→ **WHAT TO WORK ON**: Check every line of the entries for the string "picture" and return the ones that contain it.

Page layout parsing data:
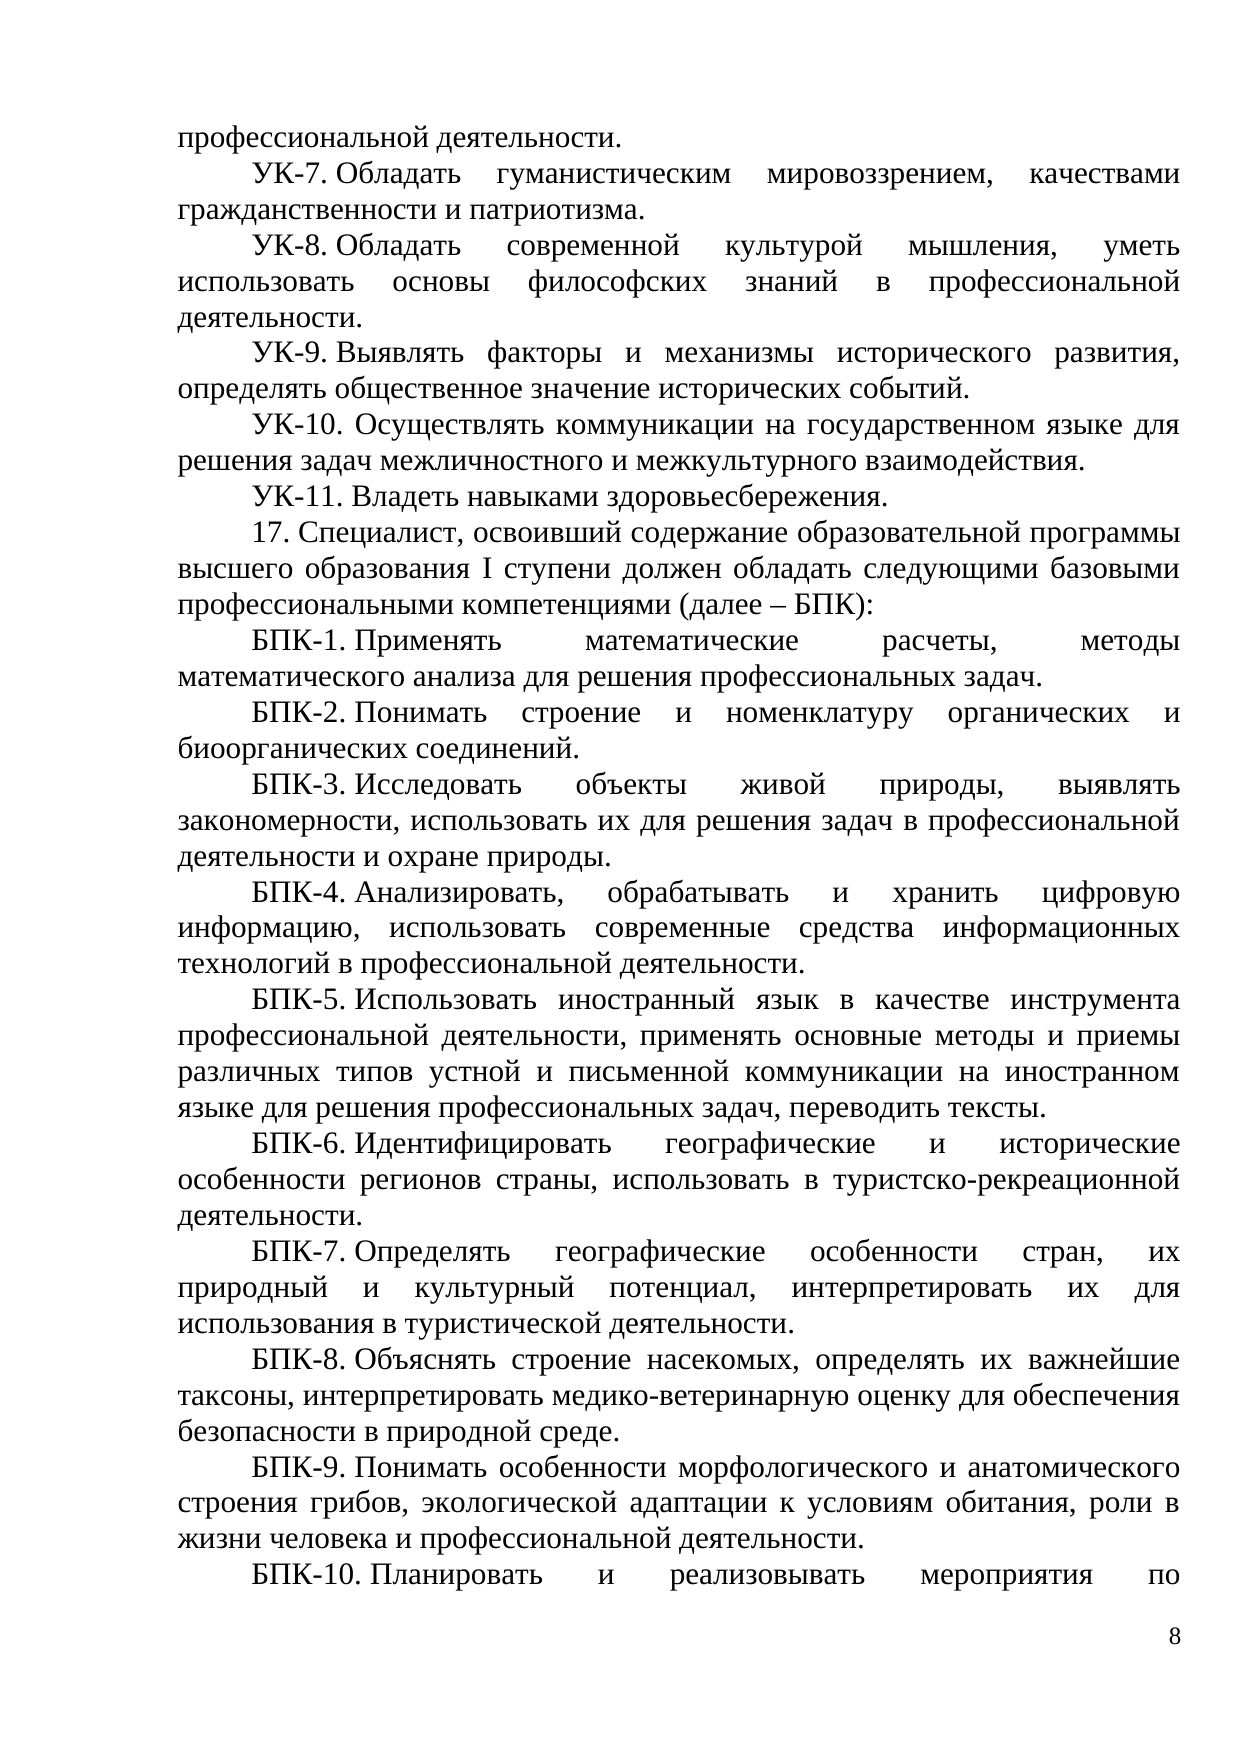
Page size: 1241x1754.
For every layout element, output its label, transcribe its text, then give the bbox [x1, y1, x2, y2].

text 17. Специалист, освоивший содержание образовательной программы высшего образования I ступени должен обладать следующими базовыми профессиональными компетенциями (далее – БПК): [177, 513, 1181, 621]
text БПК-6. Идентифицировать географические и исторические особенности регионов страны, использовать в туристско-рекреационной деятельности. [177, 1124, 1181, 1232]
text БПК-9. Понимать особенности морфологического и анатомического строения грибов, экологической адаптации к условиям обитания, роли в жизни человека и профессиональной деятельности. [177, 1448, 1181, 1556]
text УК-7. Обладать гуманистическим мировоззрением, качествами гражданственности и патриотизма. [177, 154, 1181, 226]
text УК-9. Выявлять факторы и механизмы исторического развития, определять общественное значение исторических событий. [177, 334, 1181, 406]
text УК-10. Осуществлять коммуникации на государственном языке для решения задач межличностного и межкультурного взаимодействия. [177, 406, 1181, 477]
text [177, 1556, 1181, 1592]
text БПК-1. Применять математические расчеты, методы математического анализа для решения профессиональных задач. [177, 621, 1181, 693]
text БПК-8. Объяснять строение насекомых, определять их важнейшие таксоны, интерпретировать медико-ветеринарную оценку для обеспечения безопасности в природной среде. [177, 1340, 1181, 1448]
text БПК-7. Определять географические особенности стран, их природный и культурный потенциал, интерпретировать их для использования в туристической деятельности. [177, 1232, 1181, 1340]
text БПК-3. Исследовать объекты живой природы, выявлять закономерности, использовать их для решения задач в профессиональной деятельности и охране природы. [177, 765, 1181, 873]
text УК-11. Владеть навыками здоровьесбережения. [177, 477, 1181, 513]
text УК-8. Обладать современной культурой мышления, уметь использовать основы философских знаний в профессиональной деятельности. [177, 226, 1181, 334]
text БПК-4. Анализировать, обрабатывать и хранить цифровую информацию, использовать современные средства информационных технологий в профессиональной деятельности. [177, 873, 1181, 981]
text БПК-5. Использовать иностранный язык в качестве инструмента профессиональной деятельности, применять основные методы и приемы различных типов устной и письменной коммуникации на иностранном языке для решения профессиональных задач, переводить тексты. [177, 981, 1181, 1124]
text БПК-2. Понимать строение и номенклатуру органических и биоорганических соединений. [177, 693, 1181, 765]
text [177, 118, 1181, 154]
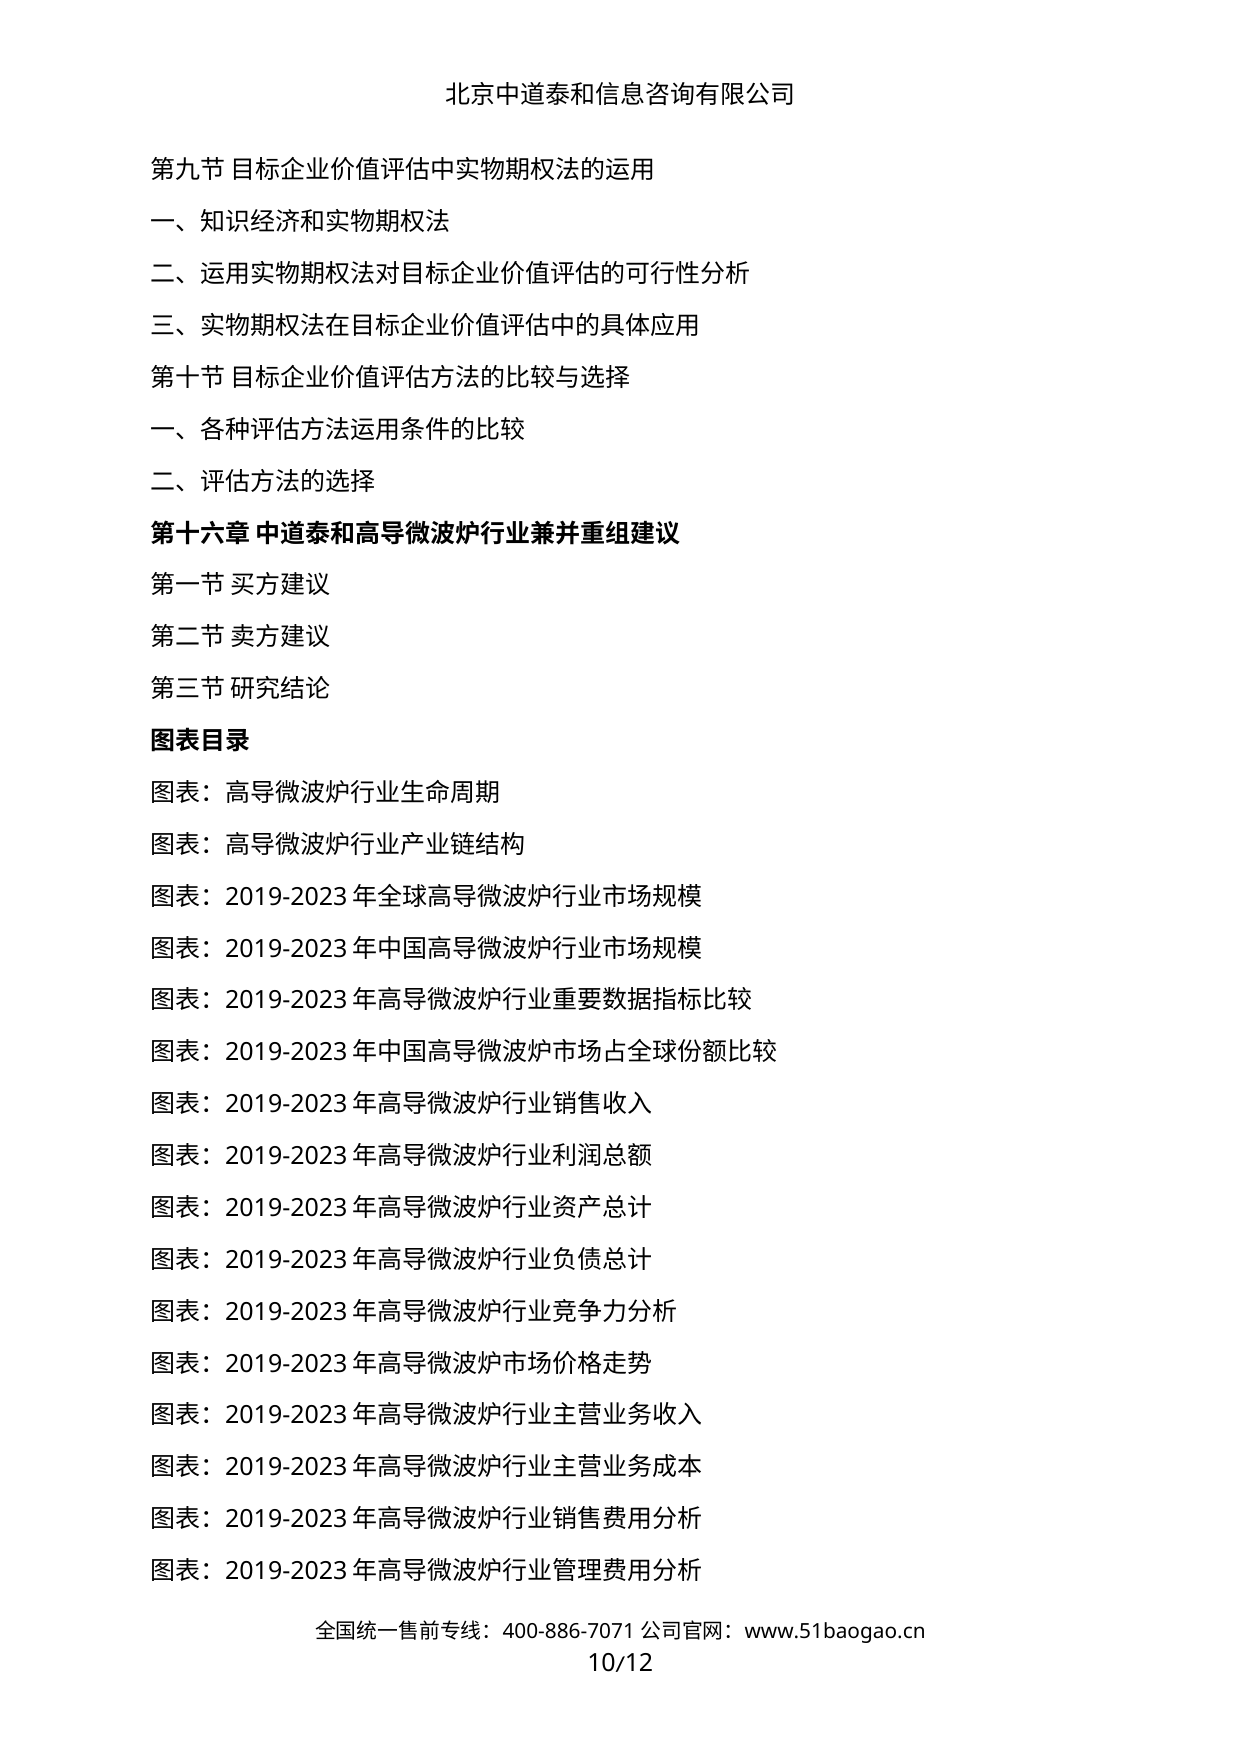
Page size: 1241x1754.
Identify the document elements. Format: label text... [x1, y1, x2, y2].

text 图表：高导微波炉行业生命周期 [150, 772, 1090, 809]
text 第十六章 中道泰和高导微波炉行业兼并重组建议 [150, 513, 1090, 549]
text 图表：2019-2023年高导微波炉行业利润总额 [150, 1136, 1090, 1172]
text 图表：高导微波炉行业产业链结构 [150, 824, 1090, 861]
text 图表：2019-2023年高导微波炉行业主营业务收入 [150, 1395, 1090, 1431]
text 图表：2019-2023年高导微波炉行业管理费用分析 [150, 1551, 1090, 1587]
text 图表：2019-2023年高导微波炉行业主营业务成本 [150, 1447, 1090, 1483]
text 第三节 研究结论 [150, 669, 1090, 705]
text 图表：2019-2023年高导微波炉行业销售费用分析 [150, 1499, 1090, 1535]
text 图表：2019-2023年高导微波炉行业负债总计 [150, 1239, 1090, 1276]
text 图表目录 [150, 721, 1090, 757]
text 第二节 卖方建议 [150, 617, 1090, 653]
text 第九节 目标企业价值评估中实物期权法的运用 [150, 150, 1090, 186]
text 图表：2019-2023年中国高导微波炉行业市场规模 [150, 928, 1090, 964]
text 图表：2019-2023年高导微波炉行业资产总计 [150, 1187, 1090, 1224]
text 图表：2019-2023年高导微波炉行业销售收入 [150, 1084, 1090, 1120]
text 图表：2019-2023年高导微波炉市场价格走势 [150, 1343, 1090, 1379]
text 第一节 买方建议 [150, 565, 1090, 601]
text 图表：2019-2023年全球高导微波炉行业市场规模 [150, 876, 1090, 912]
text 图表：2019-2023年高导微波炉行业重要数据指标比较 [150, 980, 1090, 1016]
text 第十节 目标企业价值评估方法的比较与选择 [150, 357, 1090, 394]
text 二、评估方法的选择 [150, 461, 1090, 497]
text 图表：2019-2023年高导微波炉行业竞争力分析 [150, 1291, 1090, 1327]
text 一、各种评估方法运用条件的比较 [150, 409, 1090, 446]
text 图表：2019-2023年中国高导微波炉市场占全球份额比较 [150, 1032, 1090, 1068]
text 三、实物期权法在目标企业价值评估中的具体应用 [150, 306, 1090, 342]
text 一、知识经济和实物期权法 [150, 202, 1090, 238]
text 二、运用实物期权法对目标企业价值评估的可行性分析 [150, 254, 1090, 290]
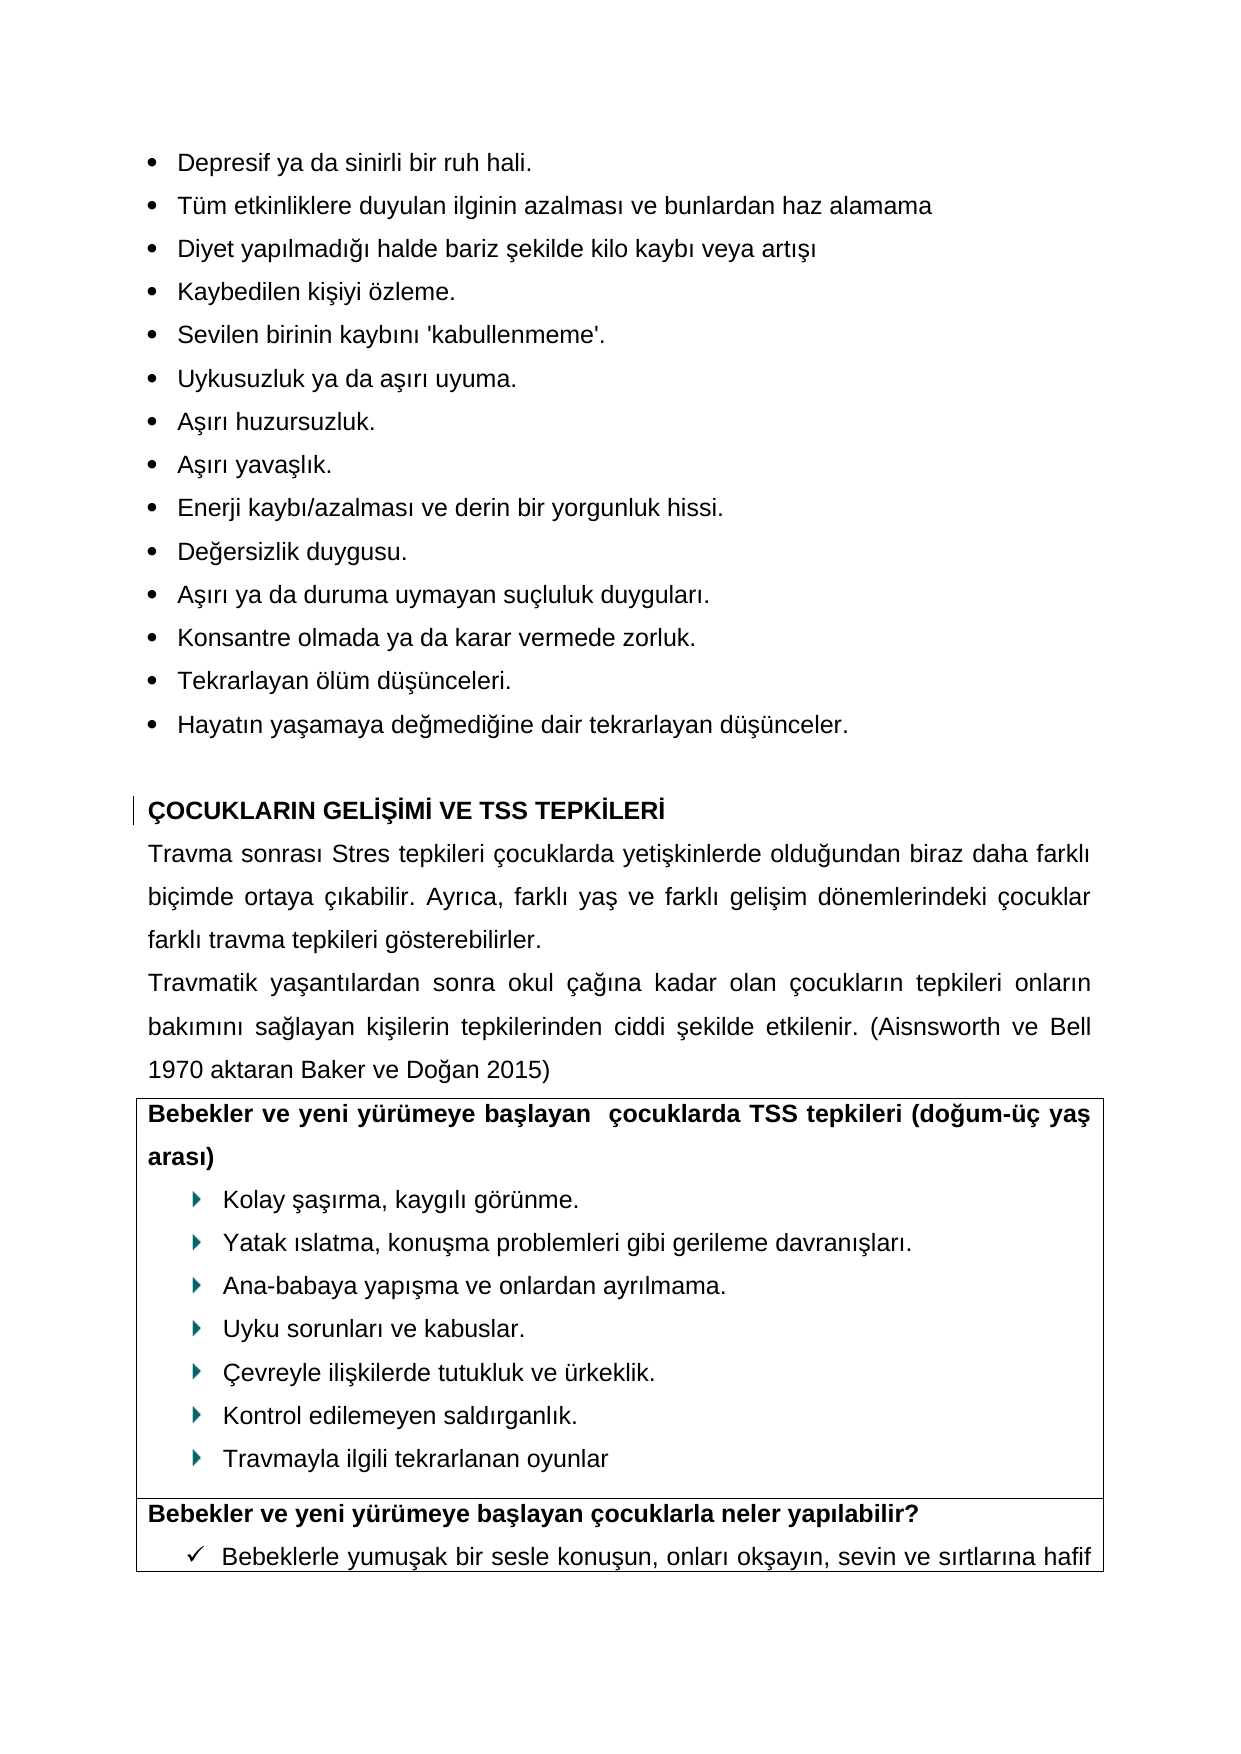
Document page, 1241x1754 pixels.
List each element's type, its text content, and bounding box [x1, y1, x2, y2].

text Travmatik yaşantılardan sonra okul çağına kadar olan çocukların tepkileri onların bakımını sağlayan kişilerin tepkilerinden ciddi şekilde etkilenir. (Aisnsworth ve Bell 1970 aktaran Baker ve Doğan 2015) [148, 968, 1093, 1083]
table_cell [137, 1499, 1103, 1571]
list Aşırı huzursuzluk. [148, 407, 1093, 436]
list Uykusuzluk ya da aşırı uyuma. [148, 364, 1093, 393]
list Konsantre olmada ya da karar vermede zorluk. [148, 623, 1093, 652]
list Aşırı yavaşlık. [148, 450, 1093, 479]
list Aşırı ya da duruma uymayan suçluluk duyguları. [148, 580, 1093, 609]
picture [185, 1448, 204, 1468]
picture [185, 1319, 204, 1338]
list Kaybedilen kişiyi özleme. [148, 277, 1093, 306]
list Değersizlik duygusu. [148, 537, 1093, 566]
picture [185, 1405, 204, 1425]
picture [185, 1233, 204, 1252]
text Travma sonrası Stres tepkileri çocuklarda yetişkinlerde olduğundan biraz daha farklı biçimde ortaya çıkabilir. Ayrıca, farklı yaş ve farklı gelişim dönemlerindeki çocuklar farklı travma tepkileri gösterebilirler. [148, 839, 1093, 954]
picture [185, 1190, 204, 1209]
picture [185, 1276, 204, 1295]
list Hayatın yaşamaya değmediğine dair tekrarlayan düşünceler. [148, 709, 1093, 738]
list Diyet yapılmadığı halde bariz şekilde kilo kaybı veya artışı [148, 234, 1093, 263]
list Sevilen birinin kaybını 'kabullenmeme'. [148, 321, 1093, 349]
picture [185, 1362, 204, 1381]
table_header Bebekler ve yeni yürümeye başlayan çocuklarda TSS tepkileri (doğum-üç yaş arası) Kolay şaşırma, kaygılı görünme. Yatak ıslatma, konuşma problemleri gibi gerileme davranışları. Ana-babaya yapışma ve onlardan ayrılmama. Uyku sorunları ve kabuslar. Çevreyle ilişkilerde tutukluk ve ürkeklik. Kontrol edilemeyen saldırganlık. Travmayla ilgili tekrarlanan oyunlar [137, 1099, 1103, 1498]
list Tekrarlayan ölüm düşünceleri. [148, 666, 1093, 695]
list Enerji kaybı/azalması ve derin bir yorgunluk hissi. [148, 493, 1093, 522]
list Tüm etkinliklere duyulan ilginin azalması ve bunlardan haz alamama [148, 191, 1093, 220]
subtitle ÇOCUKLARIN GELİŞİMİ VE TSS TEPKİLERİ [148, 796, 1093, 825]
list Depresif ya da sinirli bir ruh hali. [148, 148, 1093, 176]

→ **ANSWER SPACE**:
picture [185, 1448, 204, 1468]
picture [185, 1319, 204, 1338]
picture [185, 1405, 204, 1425]
picture [185, 1233, 204, 1252]
picture [185, 1190, 204, 1209]
picture [185, 1276, 204, 1295]
picture [185, 1362, 204, 1381]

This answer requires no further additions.